(Source data begins)

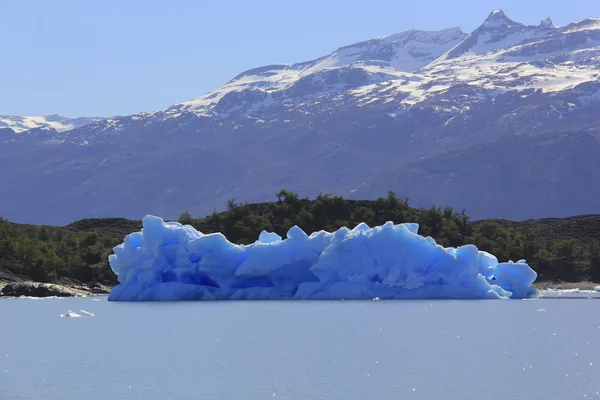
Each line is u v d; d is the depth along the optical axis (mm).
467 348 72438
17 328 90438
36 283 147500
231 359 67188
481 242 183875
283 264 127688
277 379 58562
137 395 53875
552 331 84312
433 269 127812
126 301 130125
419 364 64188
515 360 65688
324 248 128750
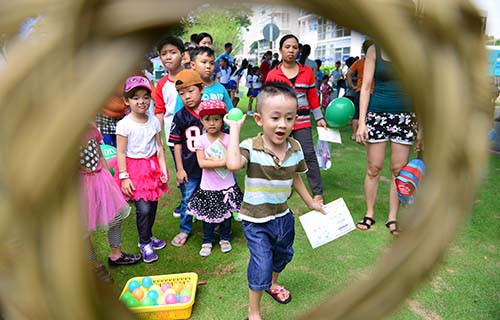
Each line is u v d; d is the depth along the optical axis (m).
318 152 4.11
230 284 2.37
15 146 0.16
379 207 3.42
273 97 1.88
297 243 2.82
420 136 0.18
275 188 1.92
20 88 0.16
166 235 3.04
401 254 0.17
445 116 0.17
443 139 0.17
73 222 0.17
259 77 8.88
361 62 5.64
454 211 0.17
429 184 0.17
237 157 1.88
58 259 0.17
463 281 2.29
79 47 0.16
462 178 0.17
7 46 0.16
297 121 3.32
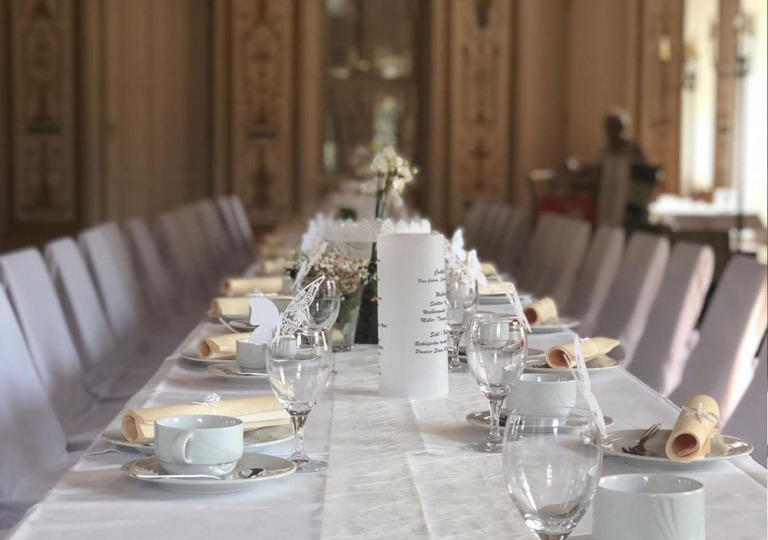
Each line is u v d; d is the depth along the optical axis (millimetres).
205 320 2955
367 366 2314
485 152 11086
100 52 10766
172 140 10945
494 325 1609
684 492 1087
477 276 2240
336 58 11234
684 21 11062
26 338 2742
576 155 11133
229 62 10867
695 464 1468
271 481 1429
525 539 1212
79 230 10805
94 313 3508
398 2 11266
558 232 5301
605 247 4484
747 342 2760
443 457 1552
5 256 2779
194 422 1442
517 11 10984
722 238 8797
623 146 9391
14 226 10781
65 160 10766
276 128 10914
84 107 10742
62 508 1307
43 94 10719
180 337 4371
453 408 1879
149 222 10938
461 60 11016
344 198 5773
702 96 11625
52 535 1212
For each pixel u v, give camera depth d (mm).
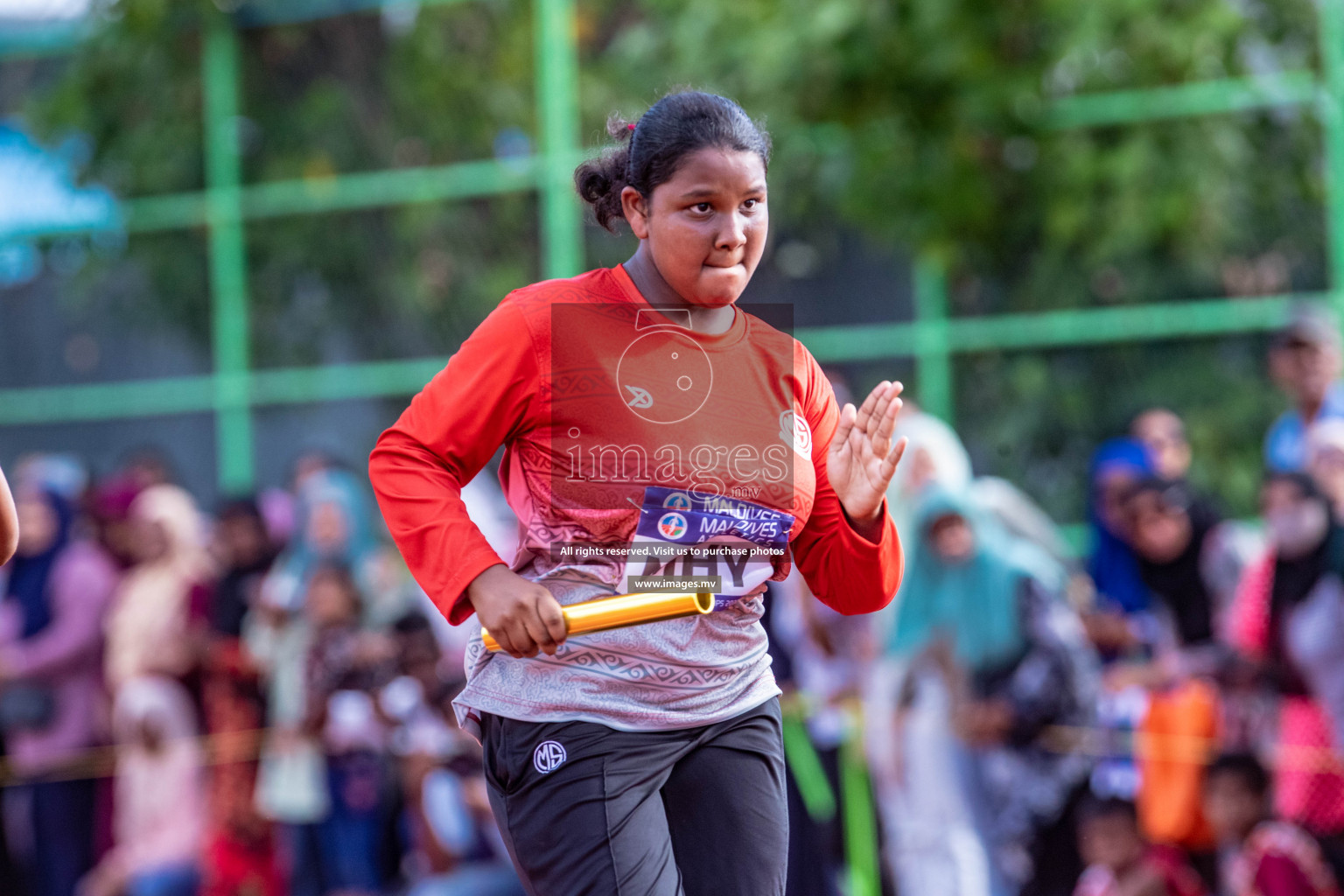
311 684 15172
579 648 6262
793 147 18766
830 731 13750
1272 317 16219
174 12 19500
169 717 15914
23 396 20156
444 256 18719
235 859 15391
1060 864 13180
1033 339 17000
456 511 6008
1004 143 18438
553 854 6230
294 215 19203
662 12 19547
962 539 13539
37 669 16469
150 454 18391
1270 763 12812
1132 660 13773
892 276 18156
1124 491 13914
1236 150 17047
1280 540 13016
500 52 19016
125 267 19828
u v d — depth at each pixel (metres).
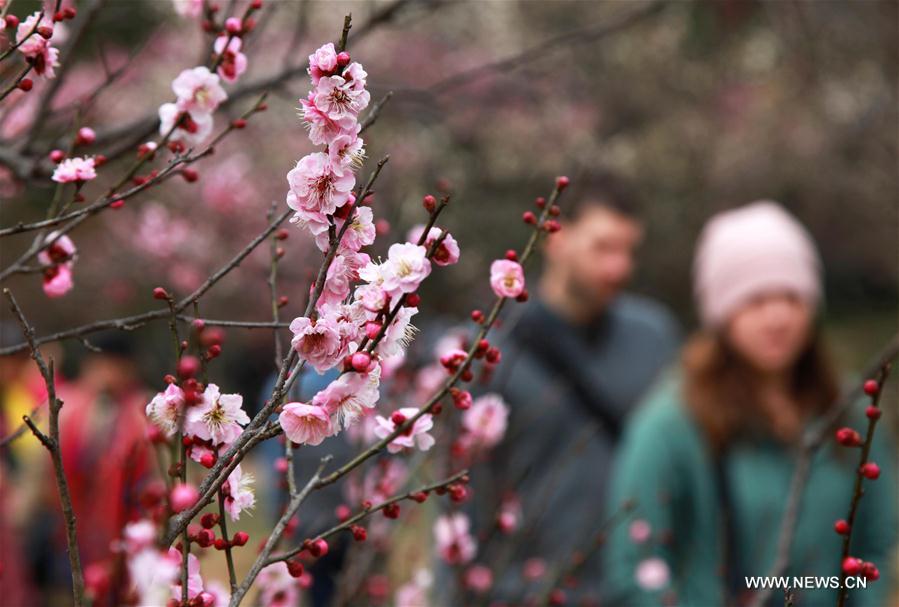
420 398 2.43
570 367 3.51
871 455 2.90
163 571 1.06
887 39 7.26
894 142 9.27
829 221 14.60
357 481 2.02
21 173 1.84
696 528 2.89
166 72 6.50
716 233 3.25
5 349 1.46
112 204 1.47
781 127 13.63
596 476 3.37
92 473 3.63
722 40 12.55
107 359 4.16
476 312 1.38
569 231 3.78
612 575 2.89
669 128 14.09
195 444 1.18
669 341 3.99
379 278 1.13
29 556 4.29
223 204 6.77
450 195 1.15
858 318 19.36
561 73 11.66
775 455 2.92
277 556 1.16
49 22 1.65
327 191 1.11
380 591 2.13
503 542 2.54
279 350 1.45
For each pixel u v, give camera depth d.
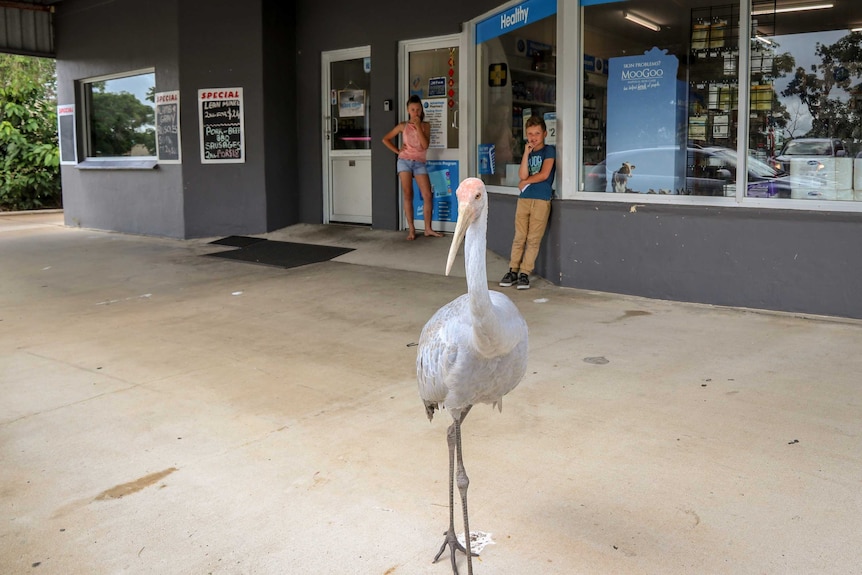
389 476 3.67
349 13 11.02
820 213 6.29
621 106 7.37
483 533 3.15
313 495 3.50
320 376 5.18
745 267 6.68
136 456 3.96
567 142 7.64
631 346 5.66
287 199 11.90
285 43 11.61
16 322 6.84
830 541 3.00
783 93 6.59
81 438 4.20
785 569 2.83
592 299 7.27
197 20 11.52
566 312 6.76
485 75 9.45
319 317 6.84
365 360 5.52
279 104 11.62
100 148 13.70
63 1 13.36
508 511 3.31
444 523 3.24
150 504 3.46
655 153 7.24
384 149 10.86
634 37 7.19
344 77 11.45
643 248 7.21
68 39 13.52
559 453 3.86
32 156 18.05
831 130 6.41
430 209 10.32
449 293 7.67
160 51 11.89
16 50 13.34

(Source data ends)

Set down every record exactly, without the pictures.

* [The answer]
Each line is u v d; d is the depth along the optical axis (mm).
467 348 72438
17 328 90438
36 283 147500
231 359 67188
481 242 183875
283 264 127688
277 379 58562
137 395 53875
552 331 84312
433 269 127812
126 301 130125
419 364 64188
515 360 65688
324 248 128750
Each line is u v d; d is the depth along the optical axis (m).
318 152 4.11
230 284 2.37
15 146 0.16
379 207 3.42
273 97 1.88
297 243 2.82
420 136 0.18
275 188 1.92
20 88 0.16
166 235 3.04
401 254 0.17
445 116 0.17
443 139 0.17
73 222 0.17
259 77 8.88
361 62 5.64
454 211 0.17
429 184 0.17
237 157 1.88
58 259 0.17
463 281 2.29
79 47 0.16
462 178 0.17
7 46 0.16
297 121 3.32
Each line is u v d; d is the depth along the optical axis (millimetres).
205 320 2955
367 366 2314
485 152 11086
100 52 10766
172 140 10945
494 325 1609
684 492 1087
477 276 2240
336 58 11234
684 21 11062
26 338 2742
576 155 11133
229 62 10867
695 464 1468
271 481 1429
525 539 1212
79 230 10805
94 313 3508
398 2 11266
558 232 5301
605 247 4484
747 342 2760
443 457 1552
5 256 2779
194 422 1442
517 11 10984
722 238 8797
623 146 9391
14 226 10781
65 160 10766
276 128 10914
84 107 10742
62 508 1307
43 94 10719
180 337 4371
453 408 1879
149 222 10938
461 60 11016
344 198 5773
702 96 11625
52 535 1212
For each pixel u v, give camera depth d (mm).
311 684 15172
579 648 6262
793 147 18766
830 731 13750
1272 317 16219
174 12 19500
169 717 15914
23 396 20156
444 256 18719
235 859 15391
1060 864 13180
1033 339 17000
456 511 6008
1004 143 18438
553 854 6230
294 215 19203
662 12 19547
962 539 13539
37 669 16469
150 454 18391
1270 763 12812
1132 660 13773
892 276 18156
1124 491 13914
1236 150 17047
1280 540 13016
500 52 19016
125 267 19828
u v d — depth at each pixel (metres).
420 398 2.43
570 367 3.51
871 455 2.90
163 571 1.06
887 39 7.26
894 142 9.27
829 221 14.60
357 481 2.02
21 173 1.84
696 528 2.89
166 72 6.50
716 233 3.25
5 349 1.46
112 204 1.47
781 127 13.63
596 476 3.37
92 473 3.63
722 40 12.55
107 359 4.16
476 312 1.38
569 231 3.78
612 575 2.89
669 128 14.09
195 444 1.18
669 341 3.99
379 278 1.13
29 556 4.29
223 204 6.77
450 195 1.15
858 318 19.36
561 73 11.66
775 455 2.92
277 556 1.16
49 22 1.65
327 191 1.11
380 591 2.13
503 542 2.54
279 350 1.45
For each pixel u v, give camera depth d.
389 476 3.67
349 13 11.02
820 213 6.29
621 106 7.37
483 533 3.15
313 495 3.50
320 376 5.18
745 267 6.68
136 456 3.96
567 142 7.64
631 346 5.66
287 199 11.90
285 43 11.61
16 322 6.84
830 541 3.00
783 93 6.59
81 438 4.20
785 569 2.83
592 299 7.27
197 20 11.52
566 312 6.76
485 75 9.45
319 317 6.84
365 360 5.52
279 104 11.62
100 148 13.70
63 1 13.36
508 511 3.31
444 523 3.24
150 504 3.46
655 153 7.24
384 149 10.86
634 37 7.19
344 77 11.45
643 248 7.21
68 39 13.52
559 453 3.86
32 156 18.05
831 130 6.41
430 209 10.32
449 293 7.67
160 51 11.89
16 50 13.34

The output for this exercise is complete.